There are a few big questions. Can Boonen bounce back and maybe even find motivation to perform beyond April? Will Thomas de Gendt re-discover his awesomeness or was 2012 merely a fluke? What path will Kwiatkowski take? Sometimes the curse of being good at everything means you never find that one huge specialty (aka EBH-syndrome). Personally I can't wait to see where his first huge win will come. I have no idea, I just know  it can't be far away.

And last but not least, signing Rigoberto Uran - what the hell where they thinking? I dunno what the opposite of "a match made in heaven" is but if you do, please say so because I'd like to use it about this transfer. Uran is pretty good at cobbling together a decent GT without much help, which is presumably why he was interesting in the first place, but I have full faith in Lefevere's ability to screw up the Colombian's previous strengths. And then there is Tony Martin who is apparently giving general classification riding another go. It's an intriguing idea but I don't know who has much faith in him actually getting over any HC climbs within minutes of what he would need to to be a top 10 rider?

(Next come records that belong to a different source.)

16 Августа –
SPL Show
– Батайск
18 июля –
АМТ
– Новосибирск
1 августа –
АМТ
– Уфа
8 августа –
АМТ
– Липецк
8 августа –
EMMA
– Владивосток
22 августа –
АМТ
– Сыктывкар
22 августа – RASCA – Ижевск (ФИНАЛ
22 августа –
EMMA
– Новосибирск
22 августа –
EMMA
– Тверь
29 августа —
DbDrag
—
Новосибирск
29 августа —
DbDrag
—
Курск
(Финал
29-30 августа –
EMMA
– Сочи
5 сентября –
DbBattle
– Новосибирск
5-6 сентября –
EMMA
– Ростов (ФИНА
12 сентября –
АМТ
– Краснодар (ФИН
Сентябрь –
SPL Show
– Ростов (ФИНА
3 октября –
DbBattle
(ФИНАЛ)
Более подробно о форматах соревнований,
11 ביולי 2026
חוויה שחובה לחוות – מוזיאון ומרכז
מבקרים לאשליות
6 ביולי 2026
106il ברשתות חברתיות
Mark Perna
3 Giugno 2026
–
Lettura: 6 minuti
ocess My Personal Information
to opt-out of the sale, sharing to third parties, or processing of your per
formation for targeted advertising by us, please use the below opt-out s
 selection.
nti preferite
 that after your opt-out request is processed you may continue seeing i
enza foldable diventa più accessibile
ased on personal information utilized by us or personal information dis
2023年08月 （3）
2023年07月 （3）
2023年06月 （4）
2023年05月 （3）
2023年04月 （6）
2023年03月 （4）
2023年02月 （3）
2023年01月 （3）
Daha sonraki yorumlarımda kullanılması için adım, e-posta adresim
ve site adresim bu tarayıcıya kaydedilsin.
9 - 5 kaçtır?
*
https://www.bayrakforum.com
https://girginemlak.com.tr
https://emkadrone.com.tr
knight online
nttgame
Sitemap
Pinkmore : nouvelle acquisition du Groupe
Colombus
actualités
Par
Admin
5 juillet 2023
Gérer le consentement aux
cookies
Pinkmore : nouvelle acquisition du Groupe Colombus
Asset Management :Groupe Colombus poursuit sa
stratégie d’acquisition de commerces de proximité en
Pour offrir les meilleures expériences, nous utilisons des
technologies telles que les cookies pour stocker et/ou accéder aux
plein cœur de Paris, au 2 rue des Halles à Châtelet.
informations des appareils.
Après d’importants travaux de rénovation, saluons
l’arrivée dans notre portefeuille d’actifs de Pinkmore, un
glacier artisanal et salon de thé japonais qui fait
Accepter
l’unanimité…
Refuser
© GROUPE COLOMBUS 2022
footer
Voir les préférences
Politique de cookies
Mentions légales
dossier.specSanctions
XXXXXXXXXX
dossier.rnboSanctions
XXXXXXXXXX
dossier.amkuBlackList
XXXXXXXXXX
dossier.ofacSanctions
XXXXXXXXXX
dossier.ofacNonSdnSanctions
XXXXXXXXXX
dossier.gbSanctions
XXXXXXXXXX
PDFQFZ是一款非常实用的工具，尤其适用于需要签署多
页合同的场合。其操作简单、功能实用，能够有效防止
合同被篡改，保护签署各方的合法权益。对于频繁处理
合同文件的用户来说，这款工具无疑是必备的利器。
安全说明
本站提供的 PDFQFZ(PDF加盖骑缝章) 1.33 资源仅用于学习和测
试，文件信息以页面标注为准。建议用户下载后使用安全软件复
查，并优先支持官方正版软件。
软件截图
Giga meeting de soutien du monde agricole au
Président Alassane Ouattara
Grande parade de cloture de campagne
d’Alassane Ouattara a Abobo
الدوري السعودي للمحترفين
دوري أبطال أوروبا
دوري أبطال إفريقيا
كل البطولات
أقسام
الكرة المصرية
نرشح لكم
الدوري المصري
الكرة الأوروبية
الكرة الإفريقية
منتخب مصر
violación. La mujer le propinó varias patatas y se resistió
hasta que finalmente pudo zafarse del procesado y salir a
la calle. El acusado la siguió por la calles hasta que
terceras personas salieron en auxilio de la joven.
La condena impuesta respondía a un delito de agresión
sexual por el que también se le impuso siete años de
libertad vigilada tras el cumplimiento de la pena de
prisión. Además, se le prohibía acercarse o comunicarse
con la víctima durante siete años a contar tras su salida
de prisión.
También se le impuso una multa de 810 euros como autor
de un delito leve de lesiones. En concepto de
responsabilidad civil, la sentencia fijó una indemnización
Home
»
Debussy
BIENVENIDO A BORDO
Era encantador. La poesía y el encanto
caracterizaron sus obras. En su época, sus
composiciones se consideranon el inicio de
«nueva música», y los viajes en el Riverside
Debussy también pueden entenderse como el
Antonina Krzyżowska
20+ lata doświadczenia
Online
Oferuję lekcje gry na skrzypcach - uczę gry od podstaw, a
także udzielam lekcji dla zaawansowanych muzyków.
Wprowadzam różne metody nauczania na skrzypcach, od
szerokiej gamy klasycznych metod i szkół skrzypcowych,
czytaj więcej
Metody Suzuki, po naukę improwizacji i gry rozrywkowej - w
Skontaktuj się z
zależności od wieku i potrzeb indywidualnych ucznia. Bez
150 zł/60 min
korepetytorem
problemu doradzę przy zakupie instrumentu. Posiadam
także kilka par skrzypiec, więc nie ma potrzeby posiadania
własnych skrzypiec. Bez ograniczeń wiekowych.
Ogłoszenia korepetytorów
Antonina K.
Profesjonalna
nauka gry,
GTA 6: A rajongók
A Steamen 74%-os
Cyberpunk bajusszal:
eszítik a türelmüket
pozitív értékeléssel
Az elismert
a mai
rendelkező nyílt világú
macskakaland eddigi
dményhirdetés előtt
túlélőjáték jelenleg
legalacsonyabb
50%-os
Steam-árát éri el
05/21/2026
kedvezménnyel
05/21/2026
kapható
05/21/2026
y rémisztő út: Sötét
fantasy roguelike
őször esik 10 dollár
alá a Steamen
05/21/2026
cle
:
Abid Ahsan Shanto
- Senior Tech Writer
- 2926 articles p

Nah, the quality of 2014 will probably come down to the performance in March-April. With Boonen and Stybar backed up by the likes of Vandenbergh and Terpstra and guys like Maes and van Keirsbulck who are coming into their prime they should be hot to bounce back from the mediocre 2013. Should Kwiatkowski be doing the cobbles again in 2014 they will look insanely strong. Just like 3-4 other teams...... And Sagan.